For a full system snapshot (everything including Windows, programs, and settings), use Control Panel → Backup and Restore (Windows 7) → Create a system image. This creates a complete clone you can restore from if your system drive dies.

Why both?

File History is for quick recovery of individual files (“I accidentally deleted my report”). System Image is for disaster recovery (“my hard drive died”). They serve different purposes and you ideally want both.

Cloud Backup Options

Cloud backup gives you the off-site copy in the 3-2-1 rule. Several reliable options exist: OneDrive (built into Windows, 5GB free), Google Drive (15GB free), Backblaze (unlimited backup for ~£6/month), and iCloud (if you’re in the Apple ecosystem).

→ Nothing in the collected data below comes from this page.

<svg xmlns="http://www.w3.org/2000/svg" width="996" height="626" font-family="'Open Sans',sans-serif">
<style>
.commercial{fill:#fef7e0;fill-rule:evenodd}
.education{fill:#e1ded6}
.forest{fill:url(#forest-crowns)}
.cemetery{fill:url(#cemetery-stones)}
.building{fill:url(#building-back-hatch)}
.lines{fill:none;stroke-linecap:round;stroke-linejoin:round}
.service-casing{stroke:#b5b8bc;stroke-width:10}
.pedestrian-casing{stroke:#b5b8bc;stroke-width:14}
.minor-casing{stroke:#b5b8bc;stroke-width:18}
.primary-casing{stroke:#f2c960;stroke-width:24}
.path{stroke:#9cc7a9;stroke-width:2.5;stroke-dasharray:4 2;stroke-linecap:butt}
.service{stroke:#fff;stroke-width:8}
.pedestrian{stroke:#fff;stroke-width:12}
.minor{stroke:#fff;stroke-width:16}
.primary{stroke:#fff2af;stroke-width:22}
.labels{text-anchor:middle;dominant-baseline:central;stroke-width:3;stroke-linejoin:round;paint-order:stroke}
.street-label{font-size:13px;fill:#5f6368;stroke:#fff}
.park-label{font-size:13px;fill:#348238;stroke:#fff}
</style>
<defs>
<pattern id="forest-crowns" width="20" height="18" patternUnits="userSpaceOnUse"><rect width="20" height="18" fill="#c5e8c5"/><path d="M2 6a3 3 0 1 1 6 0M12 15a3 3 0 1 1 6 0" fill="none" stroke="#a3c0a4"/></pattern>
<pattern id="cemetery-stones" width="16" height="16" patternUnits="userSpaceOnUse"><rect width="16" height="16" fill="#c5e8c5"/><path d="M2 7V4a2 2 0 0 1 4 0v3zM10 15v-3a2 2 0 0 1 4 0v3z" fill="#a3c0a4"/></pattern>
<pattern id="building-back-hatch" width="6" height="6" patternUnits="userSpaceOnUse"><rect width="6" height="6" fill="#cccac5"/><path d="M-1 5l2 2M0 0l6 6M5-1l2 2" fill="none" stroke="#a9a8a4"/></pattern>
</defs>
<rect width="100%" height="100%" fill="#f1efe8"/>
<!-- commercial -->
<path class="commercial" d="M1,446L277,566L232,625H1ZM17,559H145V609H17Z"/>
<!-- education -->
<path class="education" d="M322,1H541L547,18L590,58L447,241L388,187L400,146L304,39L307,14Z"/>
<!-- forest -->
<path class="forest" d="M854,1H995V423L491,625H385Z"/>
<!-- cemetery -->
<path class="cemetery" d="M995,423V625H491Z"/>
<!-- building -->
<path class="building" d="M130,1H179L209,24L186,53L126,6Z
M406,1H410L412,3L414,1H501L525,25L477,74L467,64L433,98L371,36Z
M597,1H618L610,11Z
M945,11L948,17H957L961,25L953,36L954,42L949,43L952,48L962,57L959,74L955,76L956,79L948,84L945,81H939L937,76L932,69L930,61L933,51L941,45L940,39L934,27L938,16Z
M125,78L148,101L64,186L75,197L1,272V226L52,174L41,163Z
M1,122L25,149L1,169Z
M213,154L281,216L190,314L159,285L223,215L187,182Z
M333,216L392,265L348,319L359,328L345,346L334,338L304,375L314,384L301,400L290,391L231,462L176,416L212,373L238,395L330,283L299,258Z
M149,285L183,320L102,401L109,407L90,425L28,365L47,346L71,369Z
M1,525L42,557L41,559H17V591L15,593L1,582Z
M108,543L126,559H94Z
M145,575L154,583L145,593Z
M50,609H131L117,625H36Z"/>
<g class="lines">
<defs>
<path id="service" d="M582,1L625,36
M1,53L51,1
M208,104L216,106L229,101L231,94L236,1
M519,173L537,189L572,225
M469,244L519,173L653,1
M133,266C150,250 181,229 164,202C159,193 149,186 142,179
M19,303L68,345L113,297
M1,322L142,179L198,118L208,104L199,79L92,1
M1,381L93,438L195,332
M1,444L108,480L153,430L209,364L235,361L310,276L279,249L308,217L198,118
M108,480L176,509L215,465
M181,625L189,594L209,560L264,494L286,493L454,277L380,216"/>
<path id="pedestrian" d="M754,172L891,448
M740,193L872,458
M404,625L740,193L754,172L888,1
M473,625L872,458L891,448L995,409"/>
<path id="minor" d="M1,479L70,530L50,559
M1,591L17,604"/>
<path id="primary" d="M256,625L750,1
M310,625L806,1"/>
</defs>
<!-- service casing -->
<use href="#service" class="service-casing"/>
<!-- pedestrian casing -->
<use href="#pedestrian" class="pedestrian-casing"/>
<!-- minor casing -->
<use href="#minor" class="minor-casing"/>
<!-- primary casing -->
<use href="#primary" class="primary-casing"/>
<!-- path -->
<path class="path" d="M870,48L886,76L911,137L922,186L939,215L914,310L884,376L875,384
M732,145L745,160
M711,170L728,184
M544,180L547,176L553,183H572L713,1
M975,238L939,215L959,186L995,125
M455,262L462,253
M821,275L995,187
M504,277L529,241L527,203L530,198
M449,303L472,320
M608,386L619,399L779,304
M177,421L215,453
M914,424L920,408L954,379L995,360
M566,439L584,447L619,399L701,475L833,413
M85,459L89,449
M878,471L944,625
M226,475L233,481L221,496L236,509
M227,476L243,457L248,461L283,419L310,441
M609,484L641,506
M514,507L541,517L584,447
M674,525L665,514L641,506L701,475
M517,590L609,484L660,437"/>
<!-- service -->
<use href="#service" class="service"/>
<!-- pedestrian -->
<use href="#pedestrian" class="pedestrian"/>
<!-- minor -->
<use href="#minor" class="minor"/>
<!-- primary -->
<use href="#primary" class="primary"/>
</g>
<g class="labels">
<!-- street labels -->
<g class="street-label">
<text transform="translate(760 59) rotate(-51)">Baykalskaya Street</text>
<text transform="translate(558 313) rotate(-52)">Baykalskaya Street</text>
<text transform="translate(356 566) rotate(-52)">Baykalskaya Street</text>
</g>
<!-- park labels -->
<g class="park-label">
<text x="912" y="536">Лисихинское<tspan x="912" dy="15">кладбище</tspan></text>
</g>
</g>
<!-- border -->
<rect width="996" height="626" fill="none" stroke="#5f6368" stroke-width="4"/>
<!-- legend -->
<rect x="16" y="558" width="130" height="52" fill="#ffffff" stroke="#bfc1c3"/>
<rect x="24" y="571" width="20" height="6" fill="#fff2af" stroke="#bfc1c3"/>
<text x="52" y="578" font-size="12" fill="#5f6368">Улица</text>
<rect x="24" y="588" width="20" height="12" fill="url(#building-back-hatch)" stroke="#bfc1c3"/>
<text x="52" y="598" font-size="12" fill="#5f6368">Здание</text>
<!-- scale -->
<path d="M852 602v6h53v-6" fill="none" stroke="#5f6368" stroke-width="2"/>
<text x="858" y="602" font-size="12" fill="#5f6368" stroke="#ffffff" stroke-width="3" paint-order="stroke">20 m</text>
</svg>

The key advantage of cloud backup is versioning — most services keep multiple versions of each file, so even if ransomware encrypts your files and the encrypted versions sync to the cloud, you can roll back to pre-encryption versions.

The Ransomware Problem

Here’s the catch most people miss: if your backup drive is permanently connected to your PC, ransomware will encrypt your backups too. Modern ransomware specifically targets backup drives and network shares.

To protect against this:

Disconnect your backup drive when not actively backing up, or use a scheduled backup that mounts and unmounts the drive automatically.
Use cloud backup with versioning so you can roll back to pre-infection copies.
Enable Controlled Folder Access in Microsoft Defender, which prevents untrusted programs from modifying files in your protected folders — including backup locations.

Critical point

A backup that’s always connected to your PC is better than no backup — but it won’t save you from ransomware. At least one copy should be offline or in the cloud with versioning.

Test Your Backups (Most People Don’t)

A backup you’ve never tested is a backup you can’t trust. At least once a quarter, try restoring a file from your backup. Verify the file opens correctly and isn’t corrupted. If you have a system image, make sure you know the restoration process before you actually need it.

Add a Ransomware Shield

Backups are your last line of defence. But you can stop ransomware before it touches your files. The Defender Hardening Console enables Controlled Folder Access and every other hidden Defender feature in one click.

Download Free Read the Hardening Guide

Frequently Asked Questions

What is the 3-2-1 backup rule?

Keep 3 copies of your data, on 2 different types of storage media, with 1 copy stored off-site (cloud or a different physical location). This protects against hardware failure, theft, fire, and ransomware.

How often should I back up?

Daily automatic backups are ideal — Windows File History handles this in the background. At minimum, back up weekly and always before major system changes.

Can ransomware encrypt my backups?

Yes, if the backup drive is always connected. Keep at least one backup offline or use cloud backup with versioning so you can roll back to a clean copy.